2. Research in the NHS is a luxury, not a priority
Everyone providing care in the NHS uses research. But not everyone is aware of it. The core of all good training is that it is based on evidence which can be trusted.
3. Research costs the NHS and takes away resources from patient care
A growing body of evidence shows that trusts with high levels of clinical research activity have better patient outcomes (e.g. lower mortality rates).
Research in the NHS is funded through a range of public, charity or commercial organisations, not by the NHS itself. In the NHS research is effectively cost neutral or even revenue producing.
4. There is no compulsion in policy to do research in the NHS.
The CQC now has a remit to assess how trusts are supporting and using clinical research to improve patient care. Research also has a strong profile in the NHS Long Term Plan.
5. Research happens in lab, not the NHS
The majority of clinical research activity in the UK takes place in the NHS. Over 850,000 people participated in NHS related research during 2018/19. Research can help you identify effective and cost efficient treatments, processes and systems
6. Research is funded by commercial organisations whose only interest is profits.

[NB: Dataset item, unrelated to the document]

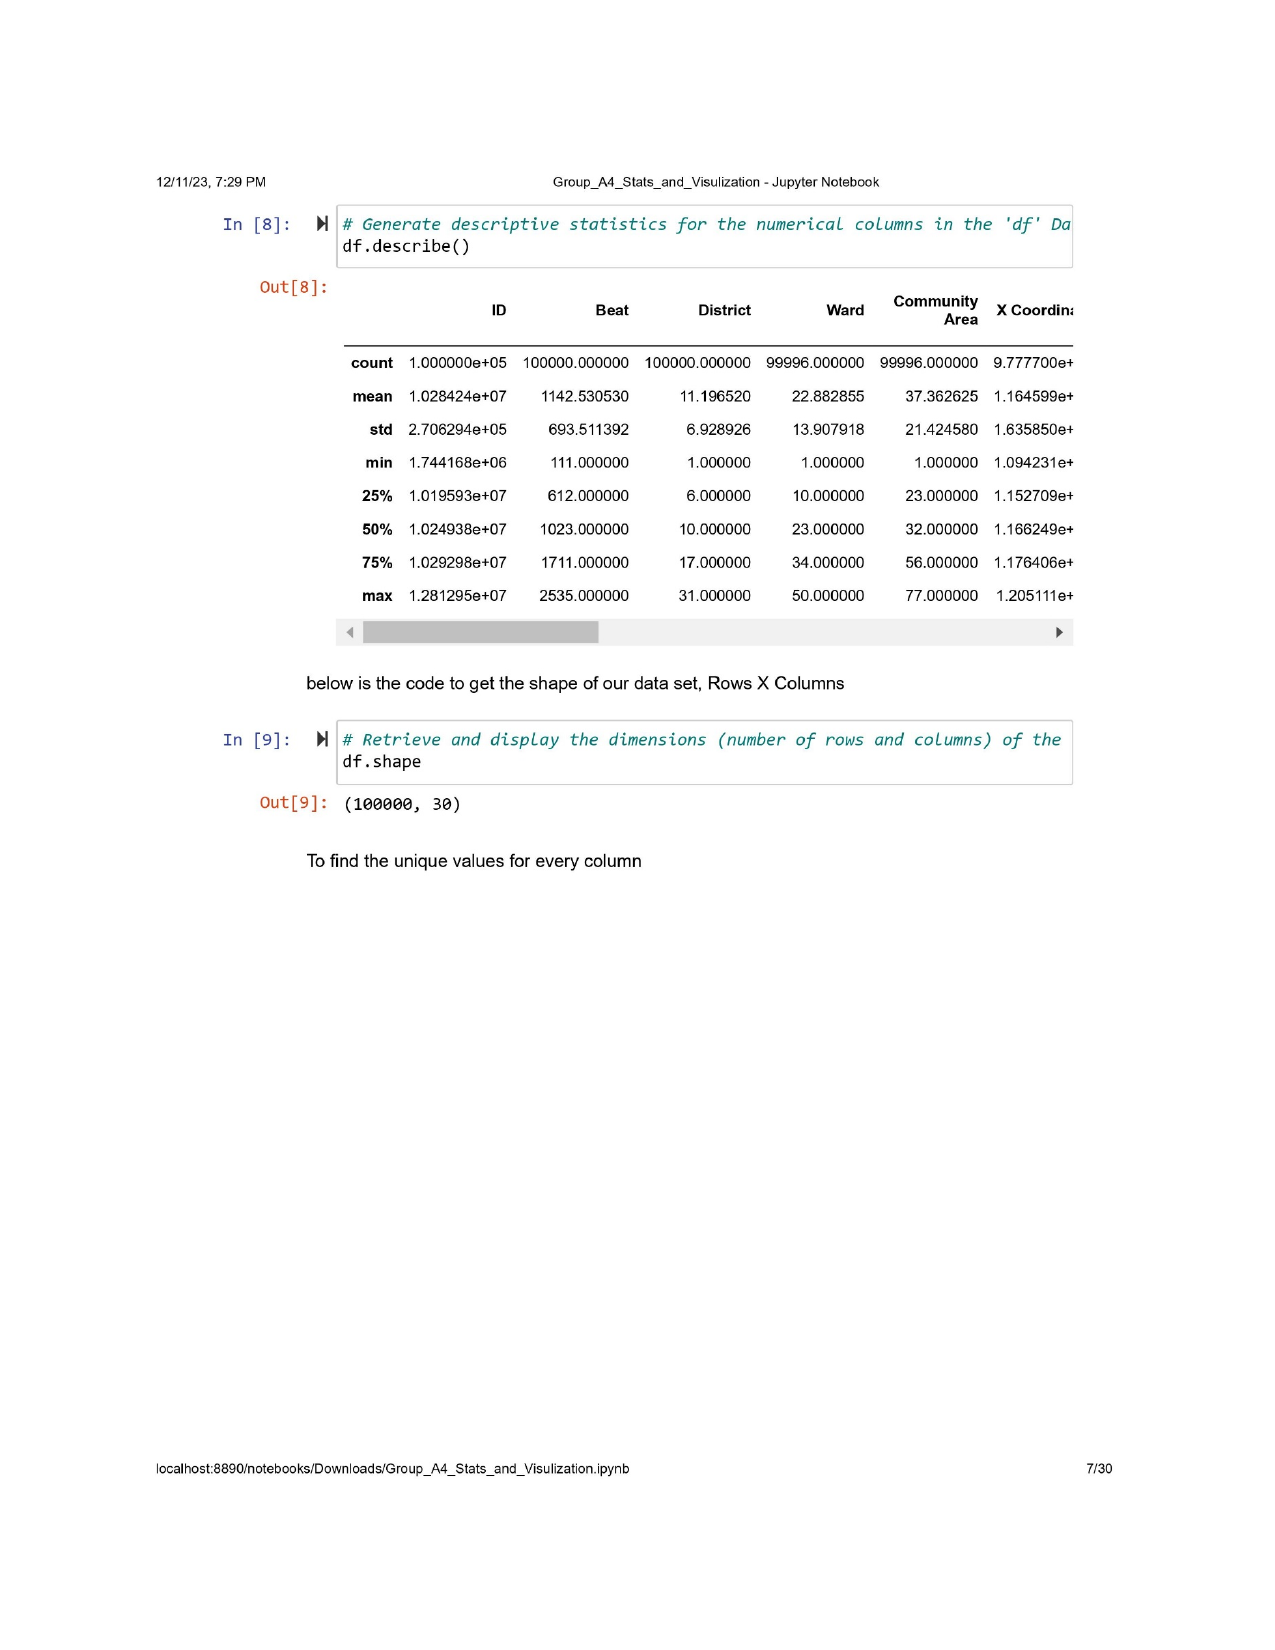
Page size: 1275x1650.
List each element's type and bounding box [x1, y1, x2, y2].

The vast majority of new medicines and medical devices in the last 50 years have been made possible from research funded by companies which have a high level of revenue. This would not have been affordable through public funds alone. Research in the UK NHS is carefully regulated to focus on patient benefit and there are many examples now of some excellent jointly funded studies between commercial, charity and public sources where the benefits are clear.